Some types of plywood are better than others. Exterior grade plywood is best used for the substrate. It is best to avoid veneer-bond plywood. This interior-grade plywood has a top and bottom layer of thin hardwood. If you lay ceramic tiles over veneer plywood, you may risk loosening the veneer. This, in turn, creates an unstable base for the tile.

Installing ceramic tile over a backer board

install ceramic tile

Installing ceramic tile over a backer board is a great strategy. If your original flooring is unsuitable, a backer board comes in handy. A backer board is also called a tile backer or a cement board. Acting as a rigid panel material, people install it over wood framing. It is a lot like drywall in this sense.

The backer board is made of cement and sand. It also has no paper that deteriorates or promotes mold growth when wet. This is why many people add backer board when they want to install a ceramic tile floor. It works as a great foundation for ceramic tiles. It is a great substrate that helps with ceramic tile bonding. You cannot go wrong by adding a backer board to your original flooring.

Choosing to install the backer board is a lot like installing drywall. There is a difference in joint tape, screw type, and moisture barrier. You should always make sure the subfloor is fastened right and has no soft spots or loose panels. Also, make sure to use a thin-set when installing the backer board. After applying the thin-set to your backer board, you should have no problem when placing ceramic tile for the next layer. Also, keep in mind that adding this layer may raise the floor a bit.

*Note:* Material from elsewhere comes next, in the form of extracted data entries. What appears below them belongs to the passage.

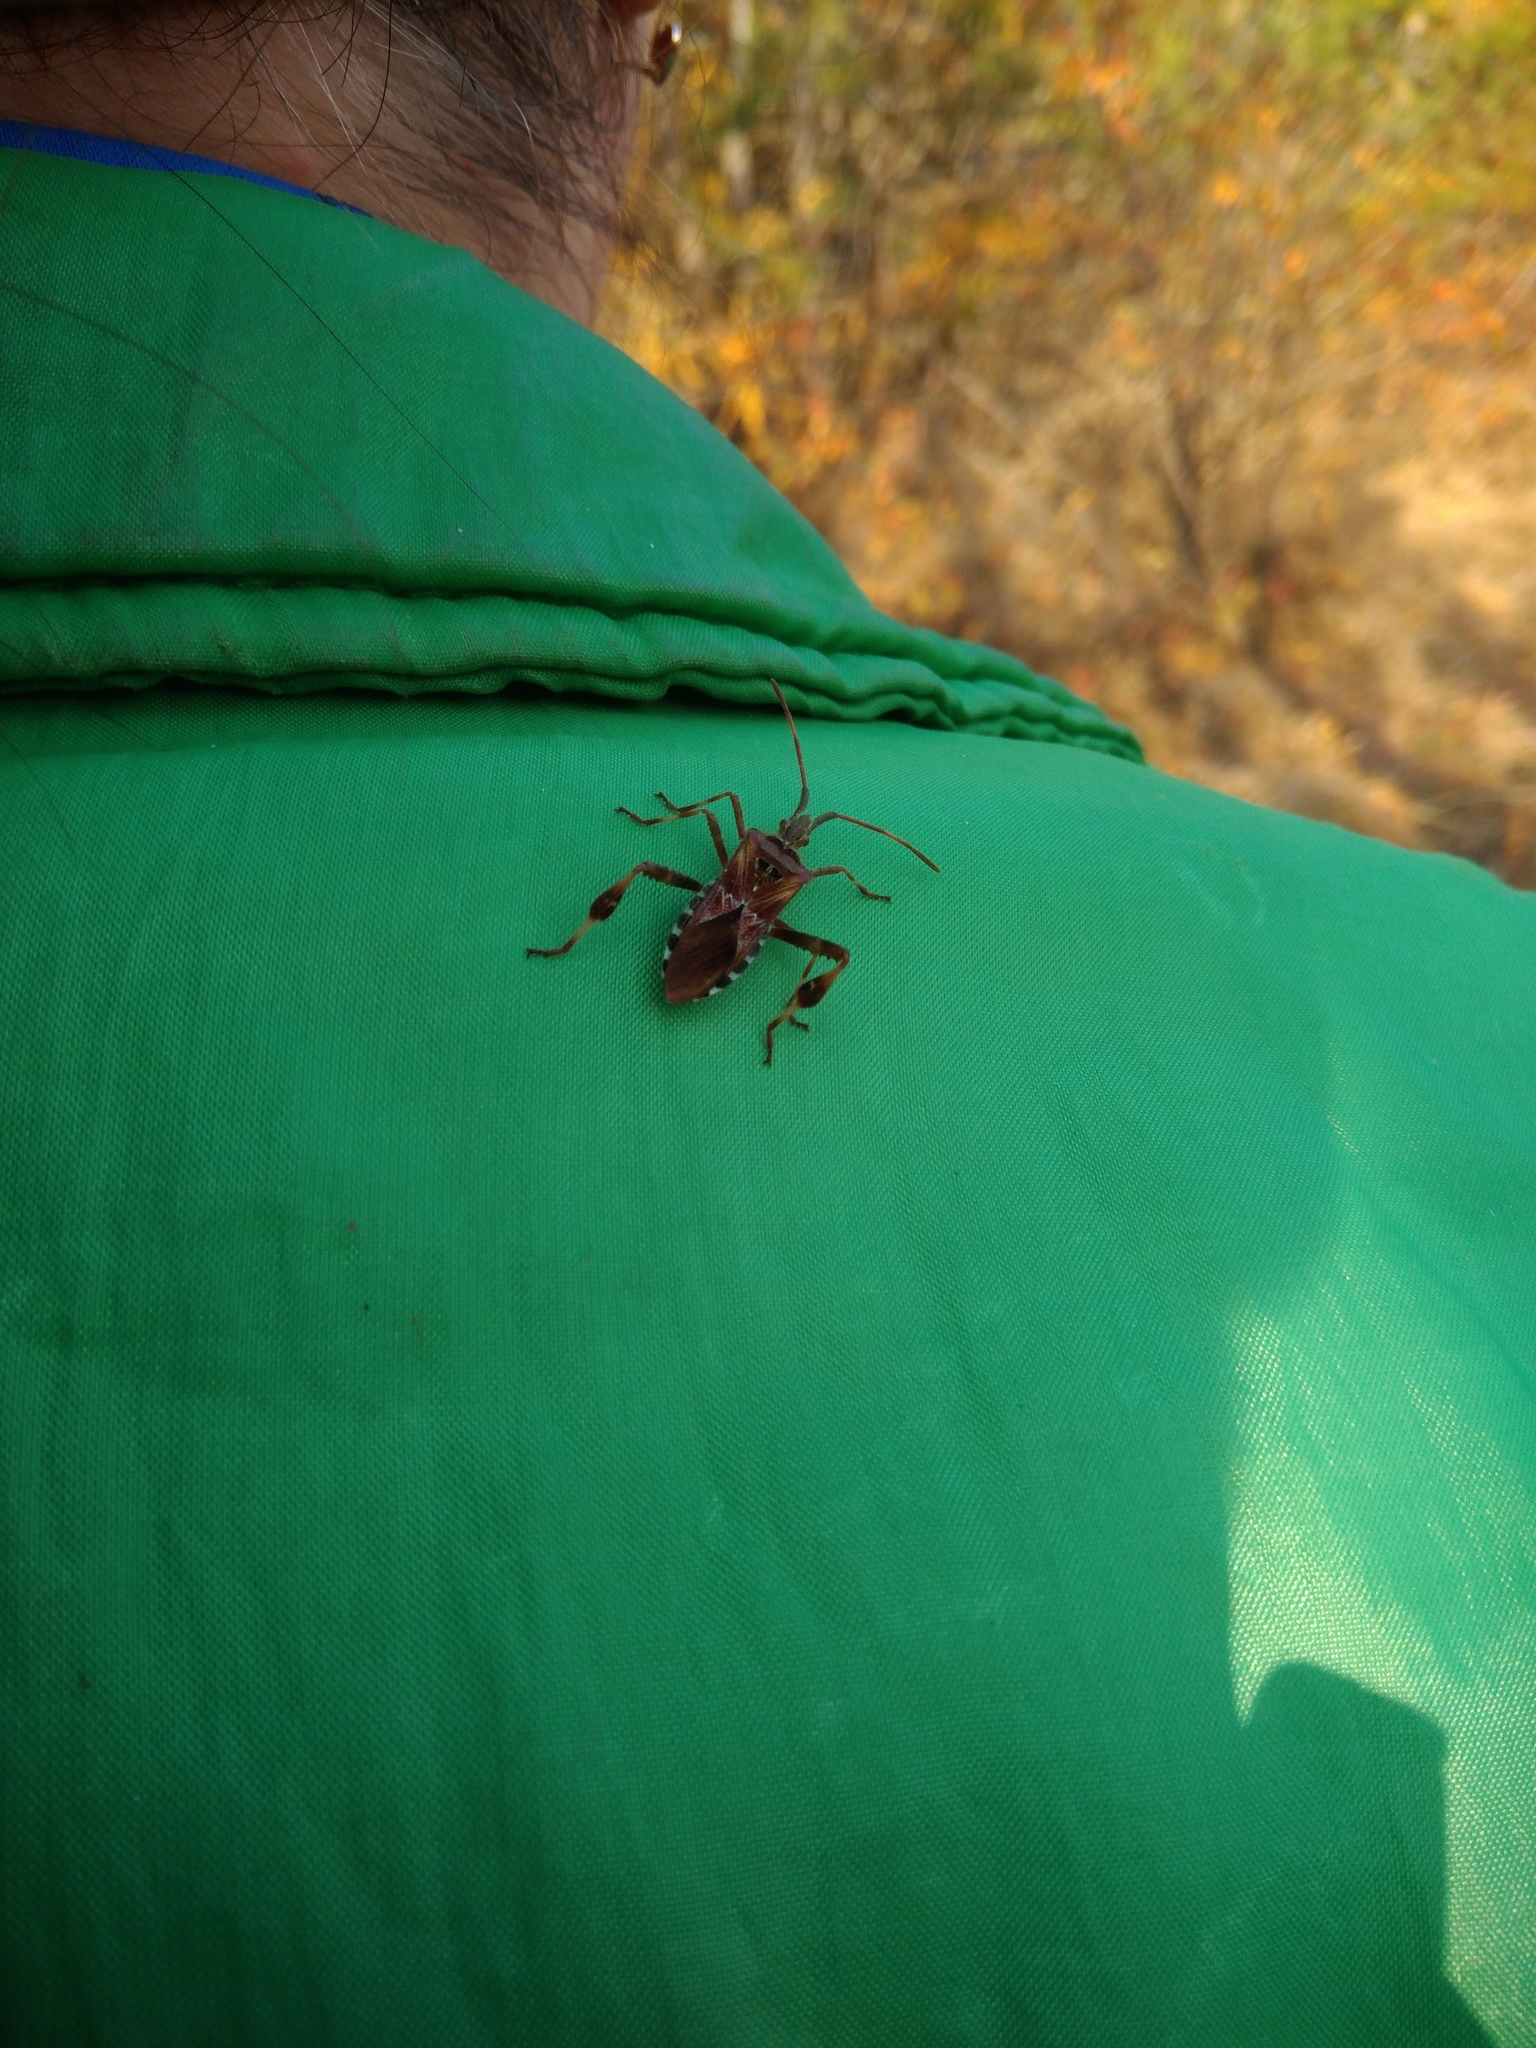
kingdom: Animalia
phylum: Arthropoda
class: Insecta
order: Hemiptera
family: Coreidae
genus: Leptoglossus
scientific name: Leptoglossus occidentalis
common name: Western conifer-seed bug
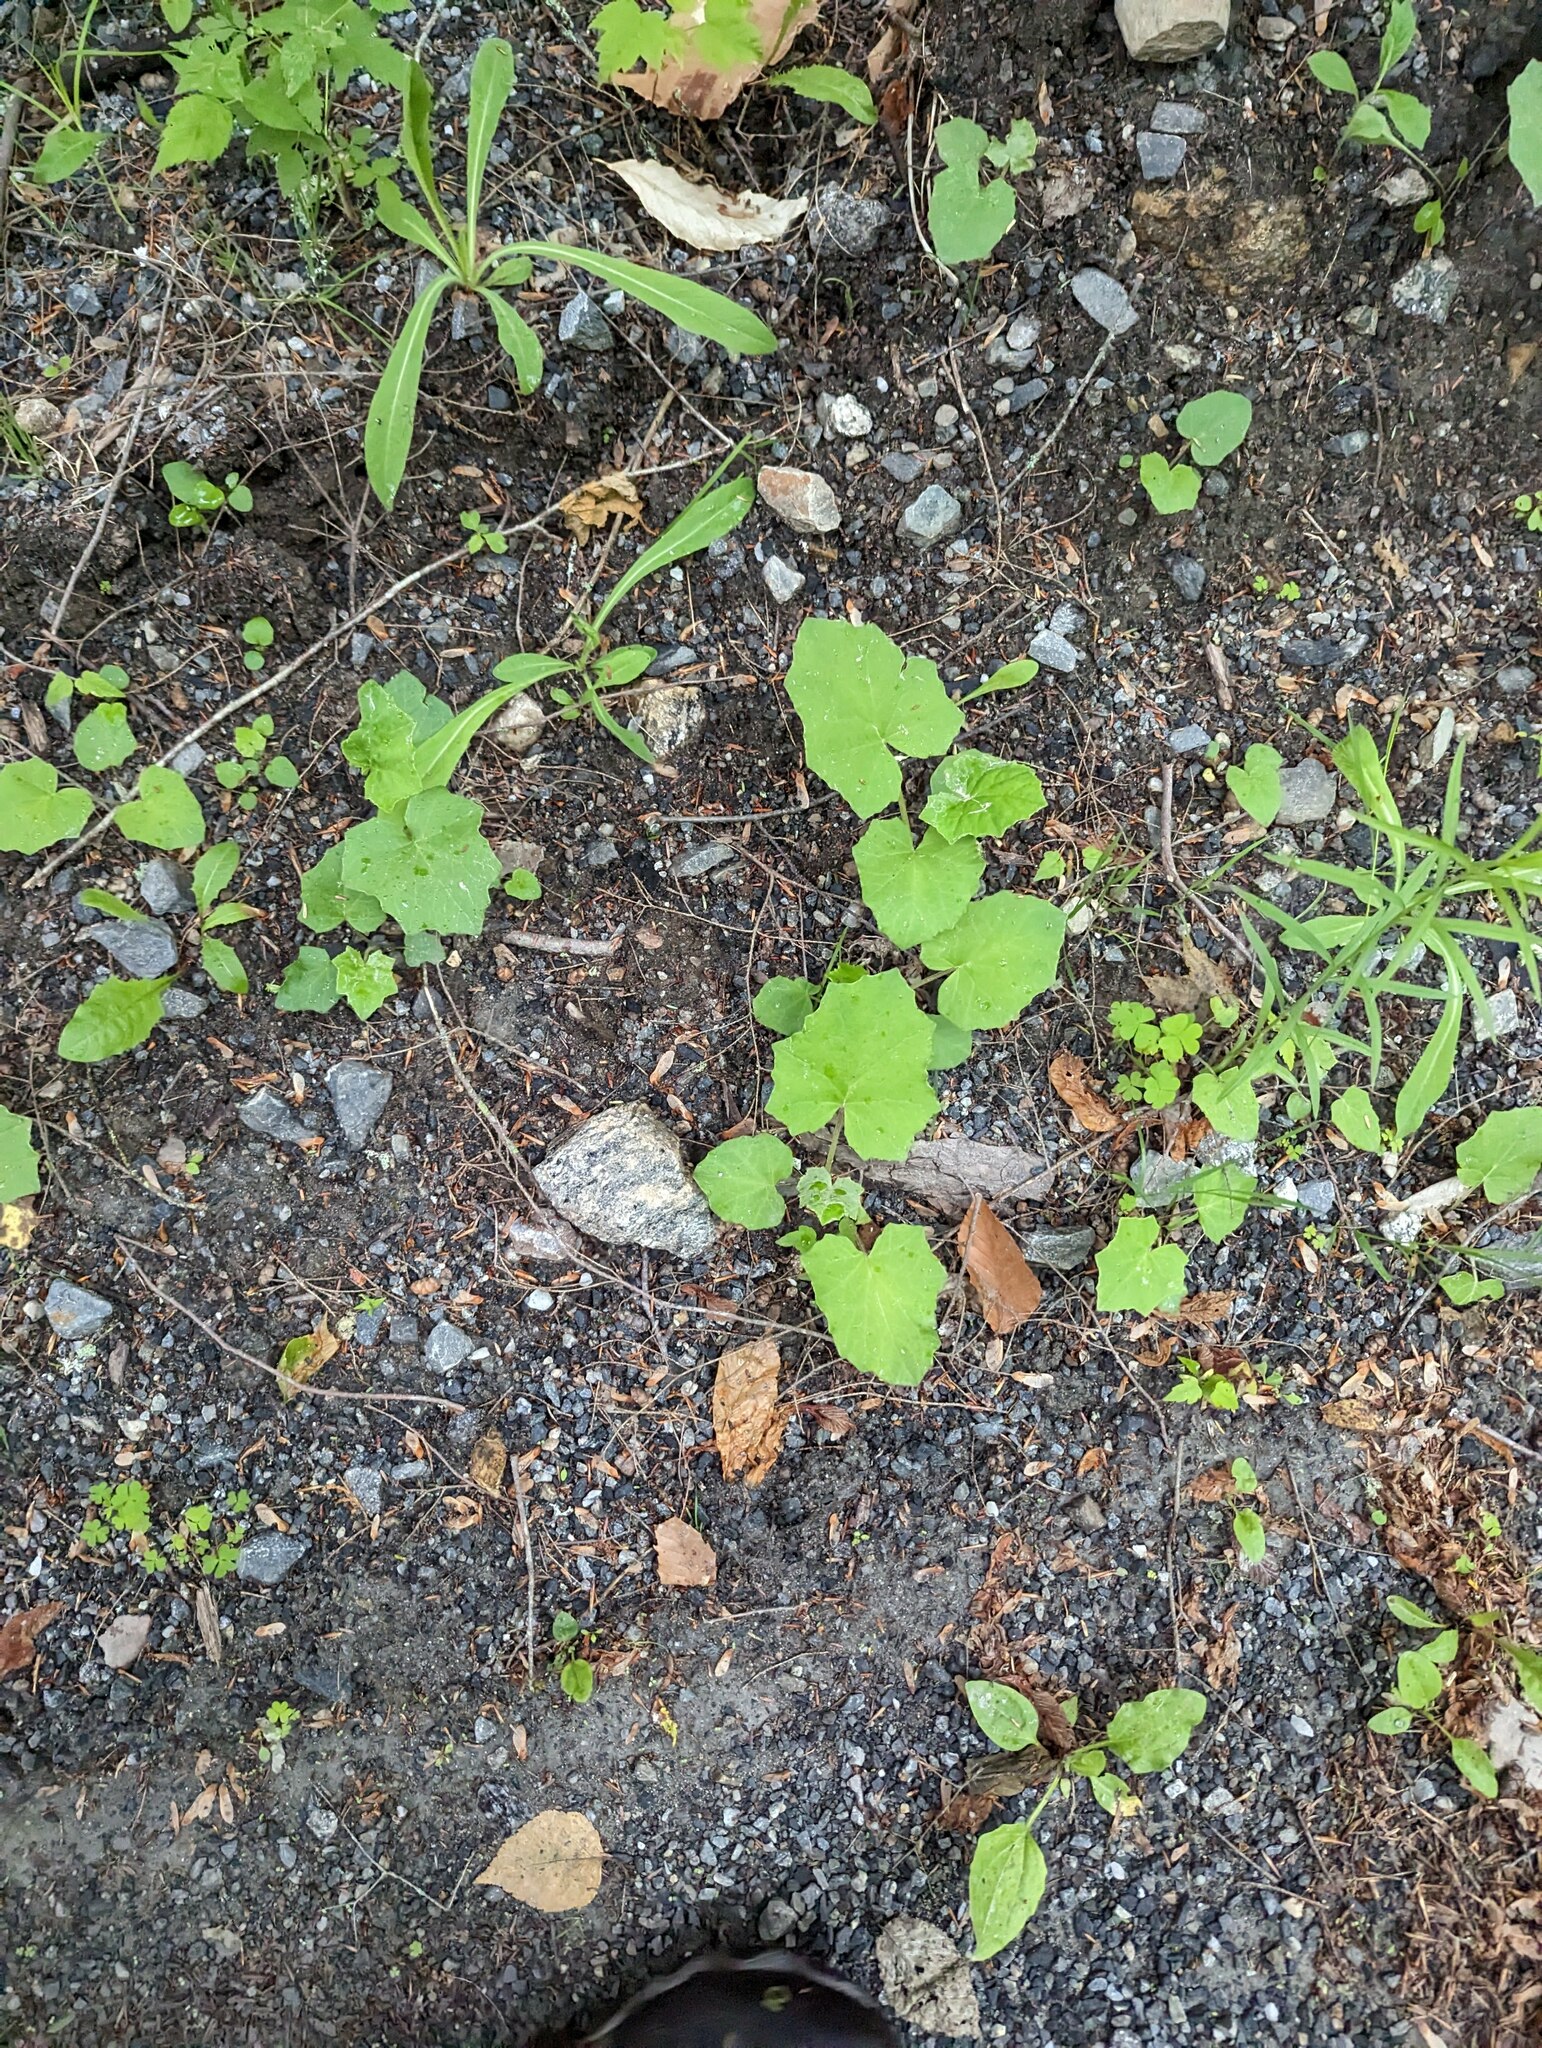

Installing Ceramic tile over stairs

install ceramic tile
Photo by Bernard Hermant

A frequent question people ask is: “can you install ceramic tile over stairs?” The steps for installing over floor surfaces still count. Your installation will generally depend on the surface you have on your stairs. You should keep the tips mentioned previously into consideration.

The main thing to worry about is your stairs being flat, solid and level. For example, installing ceramic tile on wooden stairs works just fine. You just have to make sure the stairs are stable enough to withstand the weight of the tile. Most people choose to install a sub-floor cement board to make a smooth and level surface. This will help with stabilization. You also have to make sure that you use ceramic tile that is specially made for stairs.

However, this is a process that is different from a flat surface. The process of installing ceramic tiles over stairs may vary. For example, there is the risk of your stairs shifting. This, in turn, may make your newly installed ceramic tile crack.

Extra installation tips

There are certain things you need to expect when installing ceramic tile over any surface. We have considered this and included a few tips that will help you keep your new floors in optimal condition. For example, you may need to level a subfloor. Subfloors tend to develop low spots or imperfections over time. Fill in a low spot with the floor-patching mixture. Afterward, sand it once it hardens.

When you are laying tile, make sure to measure out an area away from walls. Also, make sure that there are no borders so you can install full squares of tiles. After letting this set enough for you to walk over it, measure the space along walls and border areas. Start marking where the tiles need to be cut so you can fill in the odd spaces. This is a great and precise way to measure the tiles for cutting and can save you a lot of time. By keeping all of these tips in mind, you should be able to successfully install ceramic tile over any type of flooring with no problem at all.